Pittsburgh Pirates third baseman Jung Ho Kang is back in the United States. He finally received a work visa from the U.S. government more than a year after being convicted in South Korea for a third-offense DUI.
Because of the conviction, Kang had been denied entrance into this country until early last week. He is first headed to Bradenton, Fla. to start getting into baseball shape in the hopes of returning to the Pirates this season. The decision to allow Kang back into the country came as a surprise to many. Aside from the DUIs, there's still also an open investigation into allegations that Kang drugged and sexually assaulted a woman in Chicago. The case stalled in the fall of 2016 because police could not locate Kang’s accuser.

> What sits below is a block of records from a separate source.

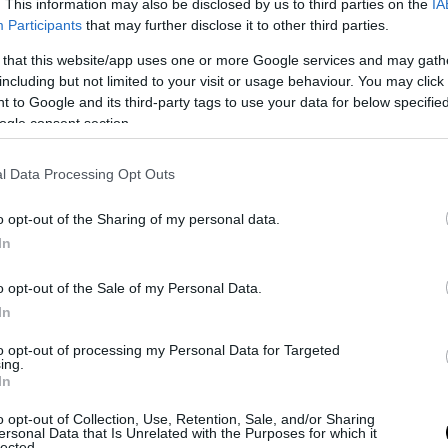
. This information may also be disclosed by us to third parties on the
IA
Participants
that may further disclose it to other third parties.
 that this website/app uses one or more Google services and may gath
including but not limited to your visit or usage behaviour. You may click 
 to Google and its third-party tags to use your data for below specifi
ogle consent section.
l Data Processing Opt Outs
o opt-out of the Sharing of my personal data.
In
ia, dunque, un’altra banca italiana rischia di trovarsi nell’occhio d
lta non ci sarà un decreto salvabanche. A meno che a Vicenza non 
o opt-out of the Sale of my Personal Data.
schi.
Eppure nel dicembre del 2014 il Cavalier Gianni Zonin president
In
tino così si rivolgeva agli azionisti in una storica missiva:
“Egregio 
 Banca Centrale Europea ci ha promosso in Europa fra i primi tredici 
to opt-out of processing my Personal Data for Targeted
ing.
taliani. (…) Dagli stress test a cui la Bce ha sottoposto i nostri bilan
In
anca
solida
e
fortemente patrimonializzata
e che tale resterebbe anch
o opt-out of Collection, Use, Retention, Sale, and/or Sharing
onomici ancora più avversi degli attuali”.
Nel 2015
il Cavalier vicen
ersonal Data that Is Unrelated with the Purposes for which it
l valore delle azioni della Bpvi è crollato del 90%. Miliardi di euro 
lected.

But still, given the state of immigration policy in this country, Kang gaining re-entry is a bit stunning. Does anyone know the legal definition of “Bad Hombre,” because I’m confused.
He had three DUIs in his home country and was accused of sexual assault in this one. When he entered the first time, he already had two DUIs under his belt and now he’s getting a second bite at the apple.
“I am very grateful to the U.S. government for giving me a second chance to demonstrate my pride in and appreciation for being allowed to continue my dream of playing Major League Baseball in the United States,” Kang wrote in a statement released April 27.
Kang is here legally and he did it the “right way” by “waiting in line” for his turn. In fact, he’s now done it twice, the second time with three DUI convictions and a sexual assault allegation hanging over his head. So, why did he get two shots at the American Dream? Two Reasons: 1. He’s good at baseball. 2. He’s not Mexican.
City Paper has covered many cases of individuals who have been aggressively hunted down by U.S. Immigration and Customs Enforcement agents and expelled from this country. We’ve spent a lot of time the past couple of years covering the case of Martín Esquivel-Hernandez, a Pittsburgh man who came to this country undocumented. In the time he was here, he worked, supported his family, was active in his kids’ school and was an activist for the immigrant community. Regardless, he was picked up and shipped out of the country.
I know the so-called counter argument to this: If he’s undocumented, he has to go and do it “the right way.” But let’s face facts — and the Kang case is an excellent example of this — most Mexican citizens who try to “wait their turn” never even get a shot to “do it the right way.” Conversely, Kang, a famous guy with felony convictions, is now on his second chance before most people ever get their first.
Unfortunately, that’s the way things are today. We don’t have room for Mexican immigrants with clean records who want to work hard and care for their families in this country. After all, we’ve got to make room for baseball players with checkered pasts and the ability to hit home runs.